Bennington Builds The Ninja Path

Image by Trevor Harrington

Image by Trevor Harrington

Lily Wujek ‘18

Have you ever wondered about that small, dilapidated building at the bottom of the hill, where Silk Road meets 67A? I spoke with Andy Schlatter—the new Associate Vice President for Facilities Management and Planning—to learn more about the status of the building and what the college hopes to do with it.

The school purchased the 7-acre plot of land the historic building sits on, not to renovate it for housing or office space, but to prevent development: no more car dealerships or strip malls in this key location. The building itself has no indoor plumbing or electricity and as Schlatter explained, “The cost to make that building habitable is not negligible.”

However, the property will soon see more pedestrian traffic with the construction of Bennington’s Ninja Path—a safe pedestrian and cyclist friendly footpath, essentially connecting North Bennington to Downtown Bennington. Part of the path winds through campus and the rest follows the Walloomsac River toward downtown.

Leading out from the front gate, the Silk Road property will be adjacent to the path. The ways in which the property could be used to engage cyclists and pedestrians are endless: perhaps an information center or a family-friendly park, or how about a cyclist saloon?  

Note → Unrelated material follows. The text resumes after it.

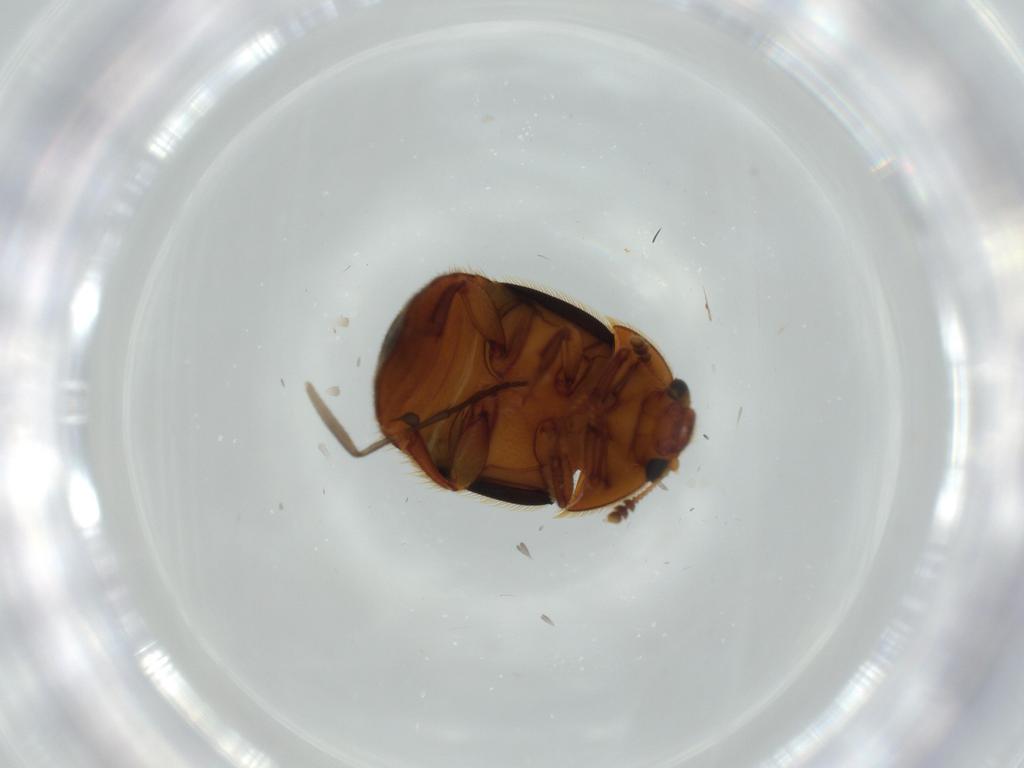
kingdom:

Why “Ninja”? The path has been the Berkshire Cultural Resource Center’s pet project for some time now, constantly being slipped into other initiatives in hopes of being passed—sneaky, unseen, ninja-like.

The construction of the first leg is scheduled to begin in May, from the front gate to Hannaford. The school has contributed funds and an easement to support this portion of the project. The town of Bennington has secured partial funds for the remainder of the path, and construction is scheduled to continue in 2018.  

The Ninja Path offers a new way for the school to engage with the greater Bennington community, and vice versa, unlike anything we’ve had in the past. As Schlatter explained, “It’s really a huge development for us having a safe and pedestrian-friendly and cyclist-friendly way to connect the campus to Bennington proper.”